*Task brief*
Retype all of the data word for word, without pictures.

*Stored data*
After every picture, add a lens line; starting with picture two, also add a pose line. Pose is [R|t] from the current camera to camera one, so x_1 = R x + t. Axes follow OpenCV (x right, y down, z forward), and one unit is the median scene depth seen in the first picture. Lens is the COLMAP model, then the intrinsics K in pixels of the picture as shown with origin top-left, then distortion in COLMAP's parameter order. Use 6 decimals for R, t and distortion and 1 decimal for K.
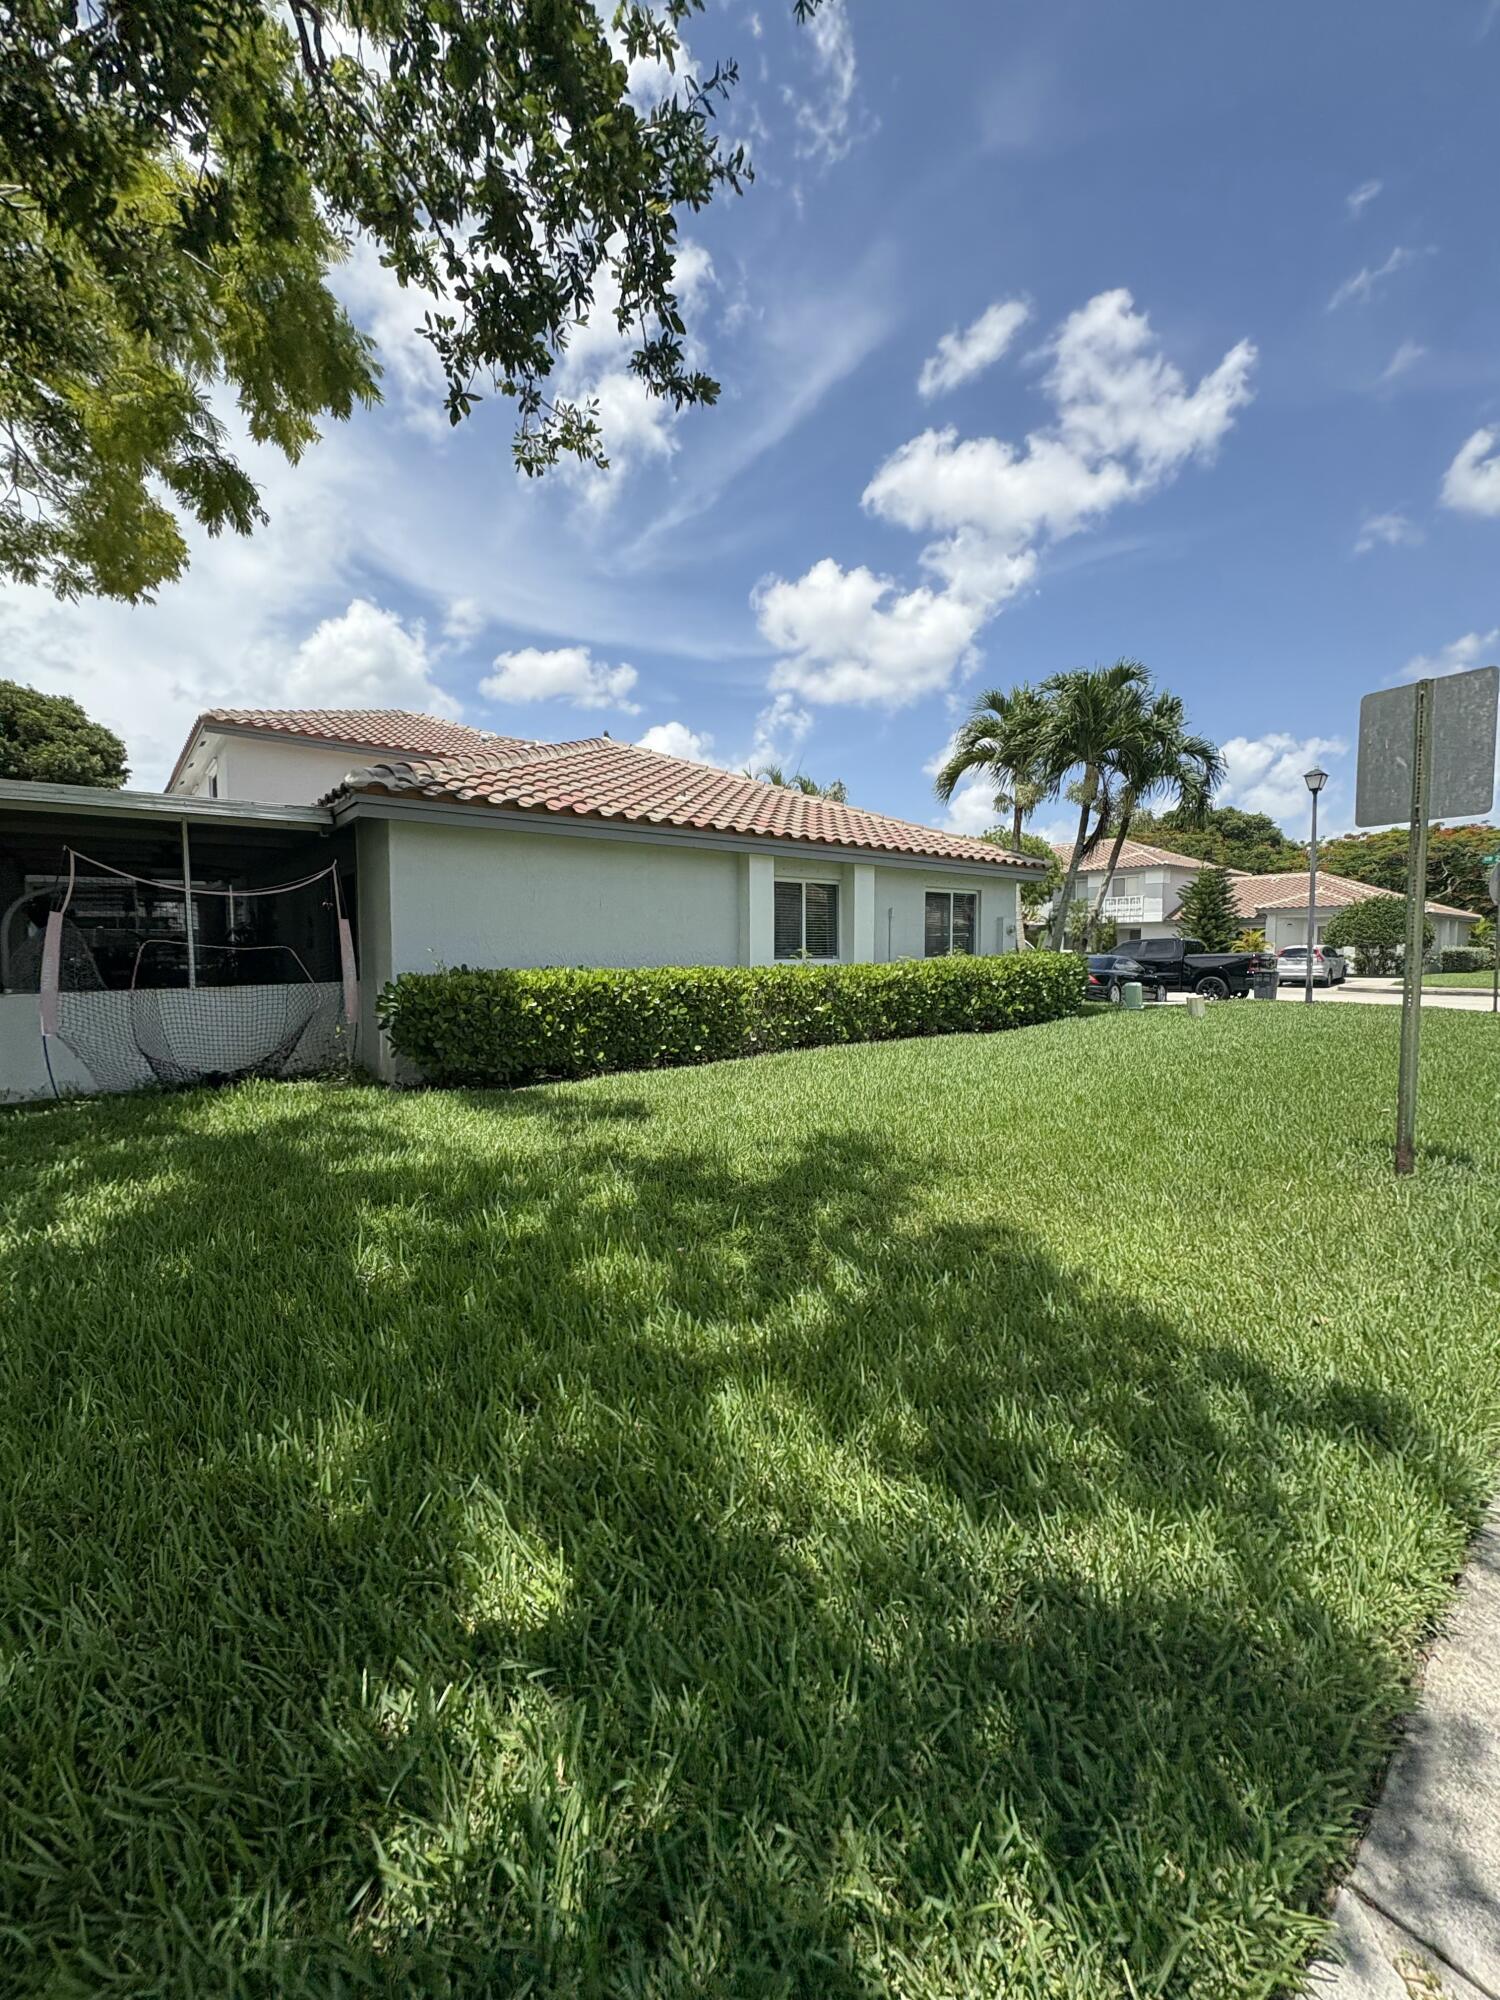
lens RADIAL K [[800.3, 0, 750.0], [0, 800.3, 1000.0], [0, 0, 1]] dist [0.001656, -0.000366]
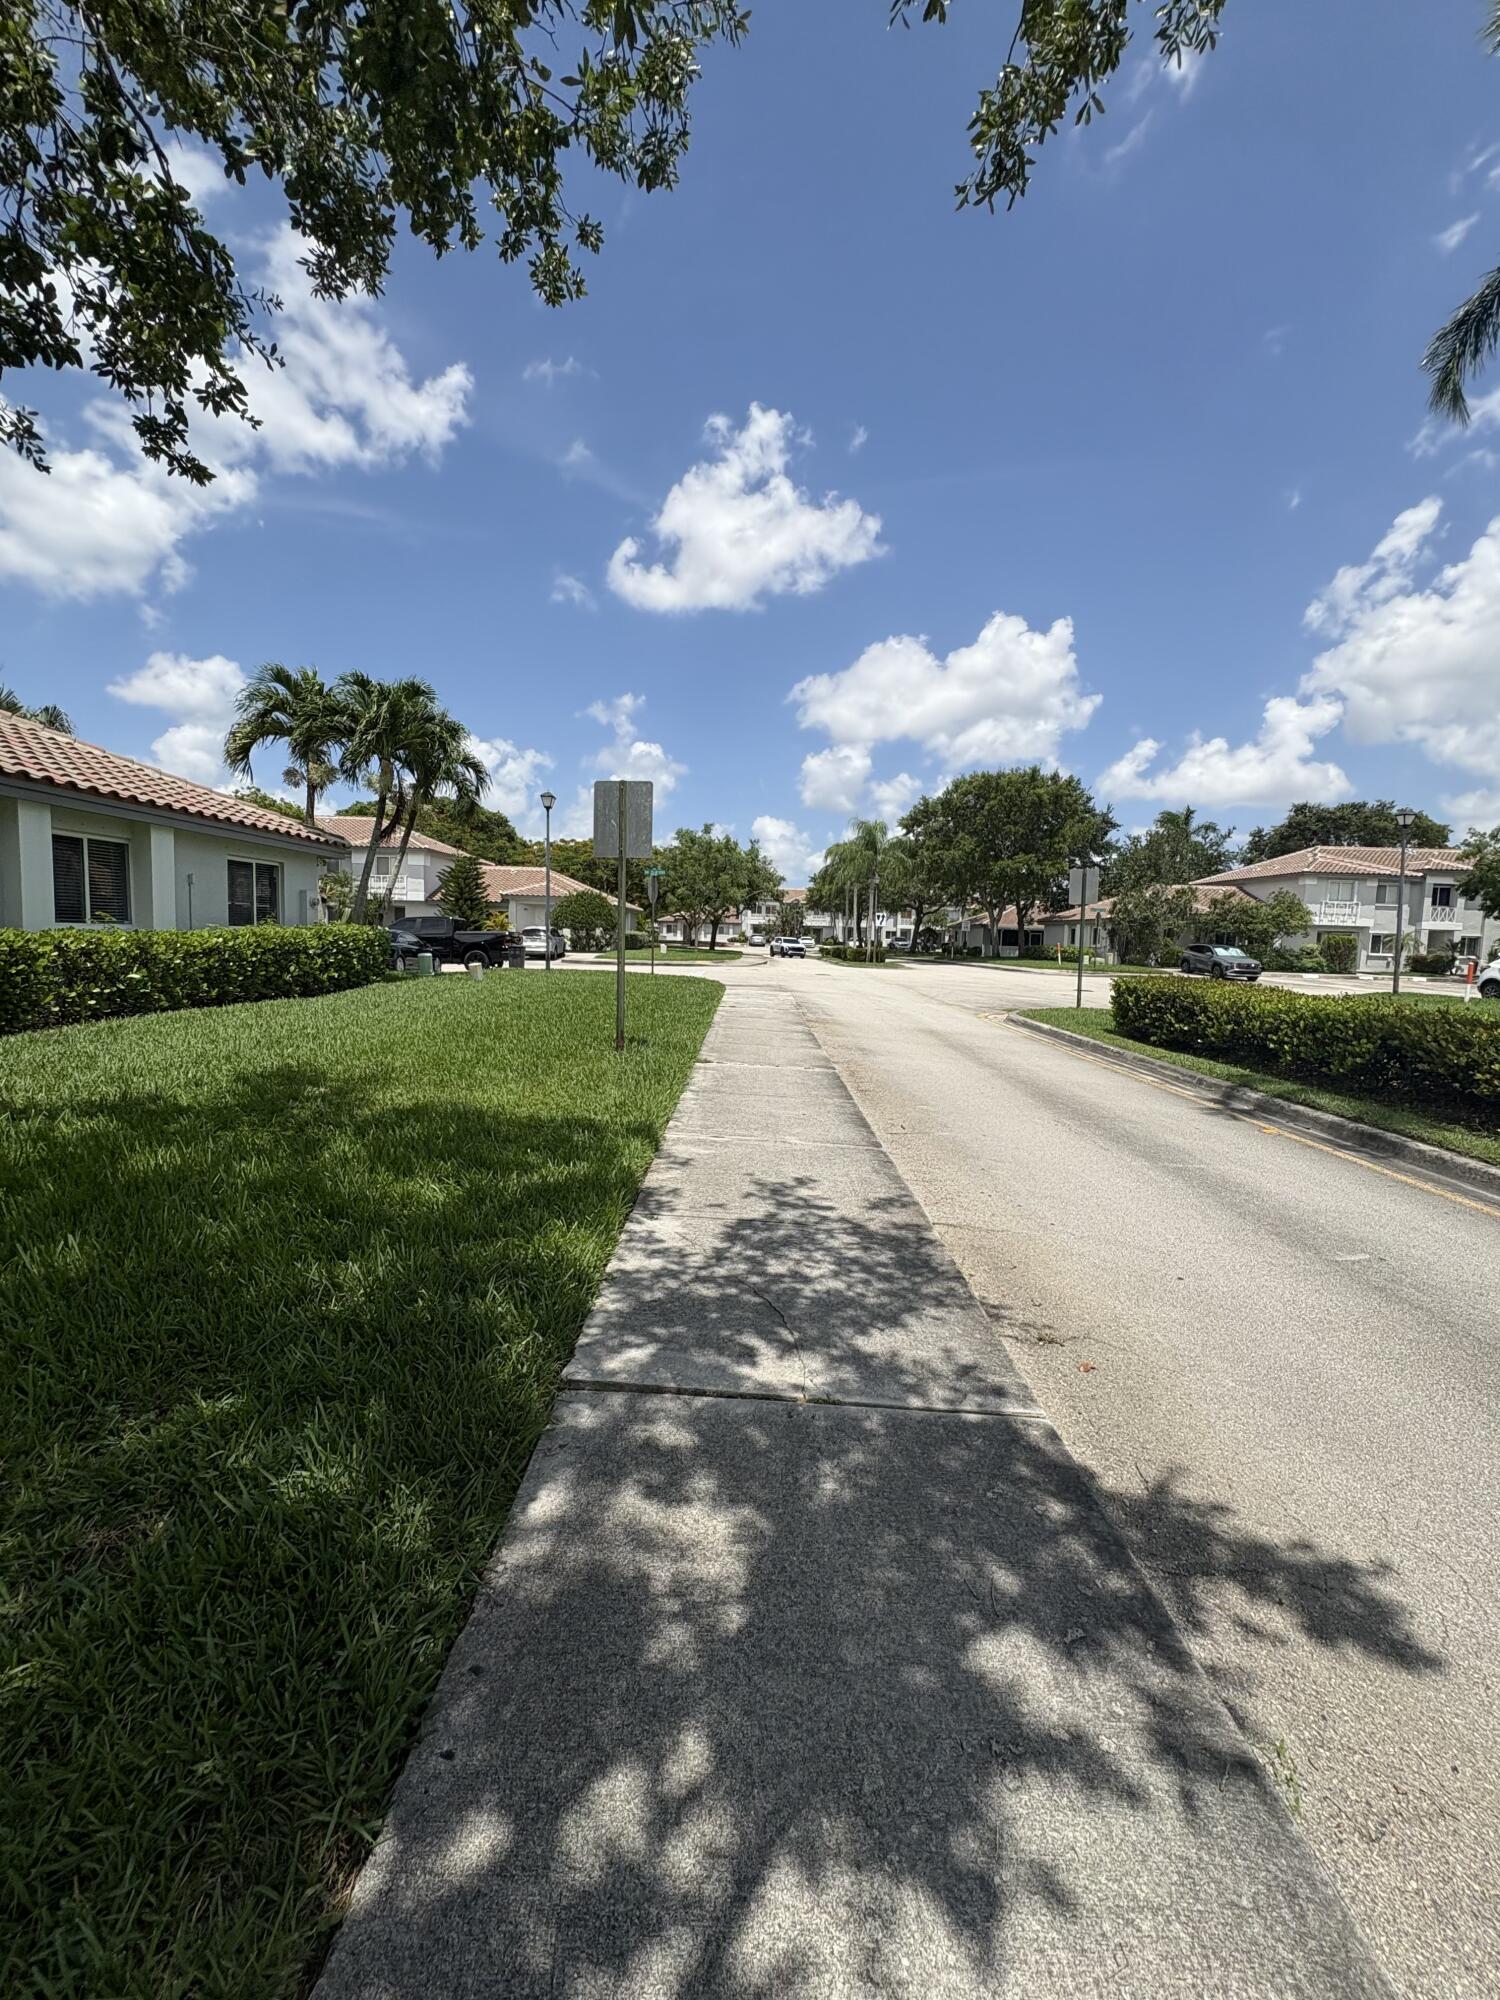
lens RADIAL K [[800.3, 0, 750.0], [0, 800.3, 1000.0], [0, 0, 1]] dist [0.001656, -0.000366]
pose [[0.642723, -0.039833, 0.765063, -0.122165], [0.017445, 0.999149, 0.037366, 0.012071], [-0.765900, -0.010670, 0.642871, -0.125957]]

*Exercise output*
After every picture, add a lens line; starting with picture two, also add a pose line. Pose is [R|t] from the current camera to camera one, so x_1 = R x + t. Axes follow OpenCV (x right, y down, z forward), and one unit is the median scene depth seen in the first picture. Lens is the COLMAP model, then the intrinsics K in pixels of the picture as shown with origin top-left, then distortion in COLMAP's parameter order. Use 6 decimals for R, t and distortion and 1 decimal for K.
lens RADIAL K [[800.3, 0, 750.0], [0, 800.3, 1000.0], [0, 0, 1]] dist [0.001656, -0.000366]
lens RADIAL K [[800.3, 0, 750.0], [0, 800.3, 1000.0], [0, 0, 1]] dist [0.001656, -0.000366]
pose [[0.642723, -0.039833, 0.765063, -0.122165], [0.017445, 0.999149, 0.037366, 0.012071], [-0.765900, -0.010670, 0.642871, -0.125957]]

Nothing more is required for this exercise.